## Your objective
From the records below, state how many lines hold the string "Школа", without any other text.

━━━━━ Provided information

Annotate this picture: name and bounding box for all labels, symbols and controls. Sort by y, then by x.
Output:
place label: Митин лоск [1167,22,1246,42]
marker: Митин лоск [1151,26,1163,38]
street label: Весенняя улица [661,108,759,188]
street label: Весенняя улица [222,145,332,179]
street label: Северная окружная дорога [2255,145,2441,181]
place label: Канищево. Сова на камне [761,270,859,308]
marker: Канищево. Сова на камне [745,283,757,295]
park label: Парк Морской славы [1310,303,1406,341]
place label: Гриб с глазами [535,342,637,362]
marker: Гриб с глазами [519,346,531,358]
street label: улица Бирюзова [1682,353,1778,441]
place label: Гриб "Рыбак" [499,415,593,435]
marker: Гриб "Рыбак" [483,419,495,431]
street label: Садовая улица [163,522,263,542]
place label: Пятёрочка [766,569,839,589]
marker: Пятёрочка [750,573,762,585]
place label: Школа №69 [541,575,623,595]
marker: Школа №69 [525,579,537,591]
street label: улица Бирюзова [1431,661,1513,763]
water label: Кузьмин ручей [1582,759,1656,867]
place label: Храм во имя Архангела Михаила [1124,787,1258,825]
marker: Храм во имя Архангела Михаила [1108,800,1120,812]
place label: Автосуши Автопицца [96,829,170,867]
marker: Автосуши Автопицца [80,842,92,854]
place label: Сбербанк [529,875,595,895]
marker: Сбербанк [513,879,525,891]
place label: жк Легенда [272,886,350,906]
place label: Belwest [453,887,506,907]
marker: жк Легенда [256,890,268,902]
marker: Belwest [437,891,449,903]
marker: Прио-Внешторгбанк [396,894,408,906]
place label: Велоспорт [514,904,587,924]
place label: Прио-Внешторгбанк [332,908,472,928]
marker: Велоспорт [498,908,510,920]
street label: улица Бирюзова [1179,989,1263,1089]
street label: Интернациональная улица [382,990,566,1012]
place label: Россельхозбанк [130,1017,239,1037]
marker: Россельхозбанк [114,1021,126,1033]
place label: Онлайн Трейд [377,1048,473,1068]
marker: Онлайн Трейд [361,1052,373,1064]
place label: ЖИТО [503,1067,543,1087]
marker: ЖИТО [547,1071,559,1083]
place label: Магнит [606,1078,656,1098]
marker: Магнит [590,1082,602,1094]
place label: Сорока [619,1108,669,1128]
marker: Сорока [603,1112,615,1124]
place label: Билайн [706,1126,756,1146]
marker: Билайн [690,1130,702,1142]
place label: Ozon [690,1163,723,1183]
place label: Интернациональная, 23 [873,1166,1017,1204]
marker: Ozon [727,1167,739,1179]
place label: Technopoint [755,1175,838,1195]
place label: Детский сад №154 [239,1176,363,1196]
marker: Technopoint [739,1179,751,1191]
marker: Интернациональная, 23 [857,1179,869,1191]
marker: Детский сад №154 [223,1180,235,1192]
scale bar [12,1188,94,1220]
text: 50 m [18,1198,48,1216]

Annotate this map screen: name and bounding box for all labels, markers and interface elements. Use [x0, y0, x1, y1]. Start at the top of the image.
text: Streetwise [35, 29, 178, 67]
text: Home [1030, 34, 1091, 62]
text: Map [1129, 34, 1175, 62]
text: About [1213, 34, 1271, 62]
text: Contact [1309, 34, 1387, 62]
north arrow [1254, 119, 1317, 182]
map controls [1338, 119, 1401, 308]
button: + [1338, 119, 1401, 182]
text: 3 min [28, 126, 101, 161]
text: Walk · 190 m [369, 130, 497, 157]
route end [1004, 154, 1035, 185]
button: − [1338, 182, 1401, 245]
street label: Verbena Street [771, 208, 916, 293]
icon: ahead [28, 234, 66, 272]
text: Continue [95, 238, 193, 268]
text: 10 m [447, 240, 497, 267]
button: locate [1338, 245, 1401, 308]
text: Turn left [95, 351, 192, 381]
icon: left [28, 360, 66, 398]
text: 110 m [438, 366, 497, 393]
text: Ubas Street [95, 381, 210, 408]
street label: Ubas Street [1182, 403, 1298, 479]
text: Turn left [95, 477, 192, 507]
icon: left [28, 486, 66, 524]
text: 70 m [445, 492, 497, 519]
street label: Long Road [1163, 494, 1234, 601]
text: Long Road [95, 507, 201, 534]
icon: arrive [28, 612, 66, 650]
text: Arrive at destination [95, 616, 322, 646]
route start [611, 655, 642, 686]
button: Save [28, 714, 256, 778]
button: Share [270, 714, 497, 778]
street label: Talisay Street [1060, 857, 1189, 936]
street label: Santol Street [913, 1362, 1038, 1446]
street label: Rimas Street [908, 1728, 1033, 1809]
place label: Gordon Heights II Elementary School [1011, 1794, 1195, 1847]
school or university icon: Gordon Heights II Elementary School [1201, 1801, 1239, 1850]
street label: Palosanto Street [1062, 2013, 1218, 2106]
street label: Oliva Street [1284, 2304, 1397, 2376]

━━━━━━━━━━

## Output for this exercise
2